In a paper for the 2024 conference of the European Association for Machine Translation (EAMT), interpreting technology researchers Xiaoman Wang (University of Leeds) and Claudio Fantinuoli (University of Mainz and CTO at Kudo) find that prompting Open AI’s GPT-3.5 to assess the quality of translated speech approximates human evaluations.

The research explores the correlation between automated metrics and expert evaluations of both human simultaneous interpreting and AI speech translation, and suggests that the large language model (LLM) positively aligns with human scores across various evaluation methods.

Measuring interpreting quality with the assistance of artificial intelligence (AI) could prove to be helpful for professional interpreters, interpreter trainers, and students, as well as machine speech translation developers, as a tool to improve performance.

Assessing the quality of simultaneous interpreting is a complex task. This is due to the layered nuances of real-time multilingual communication. Additionally, interpreters often adopt non-linear strategies such as rephrasing, adaptation, and expansion. These strategies help deliver messages in contextually appropriate ways.

Still, interpreting quality assessment can provide valuable insights for practitioners, educators, and trainees, as well as scholars, certification bodies, and even clients and end users.

However, like any human evaluation, it is also time-consuming and resource-intensive and thus carried out only in limited scenarios.

The two researchers conducted a preliminary study to investigate the reliability of automated metrics for evaluating simultaneous interpreting. They measured the connection between automatic assessment results and expert-curated evaluations. These evaluations focused on a single feature: the accuracy of meaning transferred from one language to another.

Interpretations provided by three expert interpreters and a speech translation engine (Kudo’s AI Speech Translation, whose production is led by Fantinuoli himself) were put to the test. 

AI Rivals Human Evaluations

The researchers first used a team of 18 professional interpreters and bilingual individuals to manually rate the transcriptions of human and machine interpretations from English into Spanish of 12 real-life speeches.

The human assessment was taken as a benchmark for comparison with the automated evaluation metrics. The raters only focused on measuring the faithfulness of information rendered across the two languages. All the other features of interpreting and oral speech were not taken into account.

While the evaluators were not aware if the transcription they were rating had been produced by a human or a machine, scoring agreement among them was very fluctuating and generally low.

This attests to the complexity of gauging interpretation activities, as well as the degree of subjectivity entailed in determining what constitutes a good rendition of a speech.

The researchers then considered various automatic metrics to calculate the semantic similarity (i.e., the correspondence of concepts) between the transcribed source and target speeches.

Among these methods, Wang and Fantinuoli looked at how an LLM, namely OpenAI’s GPT-3.5 performs in such a task.

They found that when prompted directly (“Given the two sentences in English and Spanish, rate from 1 to 5 their similarity, where 1 is not similar and 5 very similar”), this shows a high correlation with human judgments, benefitting from its large context window.

The research dataset is available on GitHub, and the transcriptions of the renditions with the assigned scores can also be accessed and consulted in easy-to-read spreadsheet and PDF formats.

Applications for Interpreters and LSPs

The integration of AI-enabled quality evaluation can offer interpreting of new resources and perspectives.

Interpreters may apply AI feedback for various aspects of their renditions for continued professional development.

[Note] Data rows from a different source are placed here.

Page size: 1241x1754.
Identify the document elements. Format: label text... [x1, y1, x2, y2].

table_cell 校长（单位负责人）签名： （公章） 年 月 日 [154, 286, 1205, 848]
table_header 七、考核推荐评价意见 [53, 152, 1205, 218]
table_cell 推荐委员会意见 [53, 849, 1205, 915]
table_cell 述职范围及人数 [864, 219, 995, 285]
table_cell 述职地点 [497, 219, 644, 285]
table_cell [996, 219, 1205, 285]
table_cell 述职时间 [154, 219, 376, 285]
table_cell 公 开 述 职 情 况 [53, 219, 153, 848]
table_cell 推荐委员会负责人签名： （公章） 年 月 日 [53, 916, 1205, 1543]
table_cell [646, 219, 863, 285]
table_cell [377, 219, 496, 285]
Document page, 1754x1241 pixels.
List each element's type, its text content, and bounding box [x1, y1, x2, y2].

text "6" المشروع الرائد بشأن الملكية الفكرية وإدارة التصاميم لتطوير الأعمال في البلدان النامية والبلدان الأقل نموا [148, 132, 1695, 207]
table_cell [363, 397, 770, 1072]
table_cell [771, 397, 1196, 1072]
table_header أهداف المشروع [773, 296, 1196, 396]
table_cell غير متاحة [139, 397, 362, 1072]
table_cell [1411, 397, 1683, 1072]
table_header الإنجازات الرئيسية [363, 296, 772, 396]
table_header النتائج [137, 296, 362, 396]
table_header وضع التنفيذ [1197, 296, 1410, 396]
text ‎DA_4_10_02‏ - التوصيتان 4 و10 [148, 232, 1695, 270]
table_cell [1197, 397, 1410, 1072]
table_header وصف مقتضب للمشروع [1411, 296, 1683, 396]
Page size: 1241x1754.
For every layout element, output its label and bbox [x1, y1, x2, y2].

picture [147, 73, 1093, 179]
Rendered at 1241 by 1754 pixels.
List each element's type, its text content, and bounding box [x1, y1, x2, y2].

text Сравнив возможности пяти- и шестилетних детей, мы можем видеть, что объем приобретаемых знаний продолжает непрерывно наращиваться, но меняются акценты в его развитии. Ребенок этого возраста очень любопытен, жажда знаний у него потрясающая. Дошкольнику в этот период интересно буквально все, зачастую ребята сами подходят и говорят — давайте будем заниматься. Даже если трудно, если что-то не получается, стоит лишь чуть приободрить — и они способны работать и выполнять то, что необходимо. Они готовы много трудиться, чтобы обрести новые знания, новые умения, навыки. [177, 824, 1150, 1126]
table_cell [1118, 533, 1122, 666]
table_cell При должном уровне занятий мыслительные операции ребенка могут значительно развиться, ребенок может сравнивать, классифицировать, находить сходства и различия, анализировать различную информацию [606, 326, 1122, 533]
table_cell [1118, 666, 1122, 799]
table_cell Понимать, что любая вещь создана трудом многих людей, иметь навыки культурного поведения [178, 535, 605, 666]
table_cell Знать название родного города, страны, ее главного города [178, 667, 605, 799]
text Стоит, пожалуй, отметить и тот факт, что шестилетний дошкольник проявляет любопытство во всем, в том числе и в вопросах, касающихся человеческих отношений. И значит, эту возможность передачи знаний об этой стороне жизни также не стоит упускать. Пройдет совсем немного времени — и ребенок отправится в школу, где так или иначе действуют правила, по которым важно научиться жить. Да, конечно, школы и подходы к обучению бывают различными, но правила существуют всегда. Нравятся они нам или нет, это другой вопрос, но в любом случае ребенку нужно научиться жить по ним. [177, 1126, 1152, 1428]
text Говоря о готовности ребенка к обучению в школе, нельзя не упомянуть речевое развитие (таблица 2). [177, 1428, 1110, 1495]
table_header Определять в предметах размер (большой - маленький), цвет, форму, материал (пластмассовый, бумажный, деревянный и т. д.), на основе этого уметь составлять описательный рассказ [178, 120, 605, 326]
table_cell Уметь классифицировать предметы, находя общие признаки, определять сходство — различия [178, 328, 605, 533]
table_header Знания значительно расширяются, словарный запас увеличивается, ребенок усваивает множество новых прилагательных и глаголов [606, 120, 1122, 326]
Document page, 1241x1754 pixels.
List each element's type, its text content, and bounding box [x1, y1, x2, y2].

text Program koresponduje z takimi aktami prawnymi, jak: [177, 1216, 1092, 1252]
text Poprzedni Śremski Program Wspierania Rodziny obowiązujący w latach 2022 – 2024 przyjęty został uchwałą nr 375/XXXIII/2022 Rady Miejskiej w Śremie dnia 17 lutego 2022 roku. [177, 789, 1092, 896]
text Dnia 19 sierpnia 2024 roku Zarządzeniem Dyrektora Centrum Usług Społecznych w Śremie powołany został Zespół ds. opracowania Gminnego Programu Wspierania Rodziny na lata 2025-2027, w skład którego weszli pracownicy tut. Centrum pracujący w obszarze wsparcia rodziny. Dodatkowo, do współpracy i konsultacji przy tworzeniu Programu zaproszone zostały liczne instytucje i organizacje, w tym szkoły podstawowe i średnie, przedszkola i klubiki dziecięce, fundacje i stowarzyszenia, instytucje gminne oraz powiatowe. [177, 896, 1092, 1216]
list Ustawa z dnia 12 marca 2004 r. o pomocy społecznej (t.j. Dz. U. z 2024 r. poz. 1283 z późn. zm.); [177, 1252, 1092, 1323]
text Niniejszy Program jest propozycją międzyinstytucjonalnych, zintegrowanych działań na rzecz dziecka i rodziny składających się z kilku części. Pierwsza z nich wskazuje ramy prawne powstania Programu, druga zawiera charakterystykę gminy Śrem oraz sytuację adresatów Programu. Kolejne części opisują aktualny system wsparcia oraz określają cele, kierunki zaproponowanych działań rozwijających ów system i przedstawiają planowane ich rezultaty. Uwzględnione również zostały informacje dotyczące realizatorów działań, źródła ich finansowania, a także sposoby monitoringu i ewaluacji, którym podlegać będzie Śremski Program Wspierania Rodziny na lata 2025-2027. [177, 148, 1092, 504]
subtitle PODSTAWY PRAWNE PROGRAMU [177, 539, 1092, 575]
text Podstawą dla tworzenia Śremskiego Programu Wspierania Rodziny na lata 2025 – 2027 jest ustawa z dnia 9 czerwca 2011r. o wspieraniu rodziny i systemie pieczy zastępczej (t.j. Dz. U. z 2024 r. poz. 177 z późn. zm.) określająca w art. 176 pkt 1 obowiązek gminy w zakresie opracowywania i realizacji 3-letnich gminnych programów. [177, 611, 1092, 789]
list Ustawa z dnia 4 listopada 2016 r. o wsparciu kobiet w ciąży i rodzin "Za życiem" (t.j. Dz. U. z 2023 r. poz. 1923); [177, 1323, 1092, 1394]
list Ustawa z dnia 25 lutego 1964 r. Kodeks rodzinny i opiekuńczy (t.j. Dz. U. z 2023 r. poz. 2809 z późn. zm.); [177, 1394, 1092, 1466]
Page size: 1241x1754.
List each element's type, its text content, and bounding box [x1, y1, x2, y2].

If such insights were provided in real time, interpreters could even make on-the-fly adjustments and enhance their overall performance.

Likewise, interpreter trainers and students could use automated quality evaluation as an additional resource to further elaborate on interpreting processes in the classroom.

Designers of speech translation systems may also find applications of automatic evaluations to streamline the assessment of their own technology, thus accelerating development cycles.

Nevertheless, at this stage, the mechanism still only offers approximate and constrained estimation capabilities. Hence, all review and assessment processes should be performed under expert guidance to compensate for the shortcomings of the fully-automated approach.

Despite advances in context-aware language models, these still lack a holistic understanding of in-setting and socially-situated quality indeed.

Therefore, stakeholders contracting or evaluating interpreting services (LSPs, institutions, organizations, accreditation entities) cannot consider this as a standalone solution to consistently and objectively measure, examine, or monitor interpreting quality.

The notable limitations of the specific study in terms of scope, range, language coverage, and domains allow for very little generalization of findings and considerations.

Additionally, an analysis of interpreting through text and transcriptions only cannot account for the entire set of oral features characterizing spoken language. The perception of end users in terms of information retention, intelligibility, and ultimately communicative effectiveness is not considered either.

As the authors themselves note at the end of the paper, “before these metrics can be used in production, more research needs to be conducted.”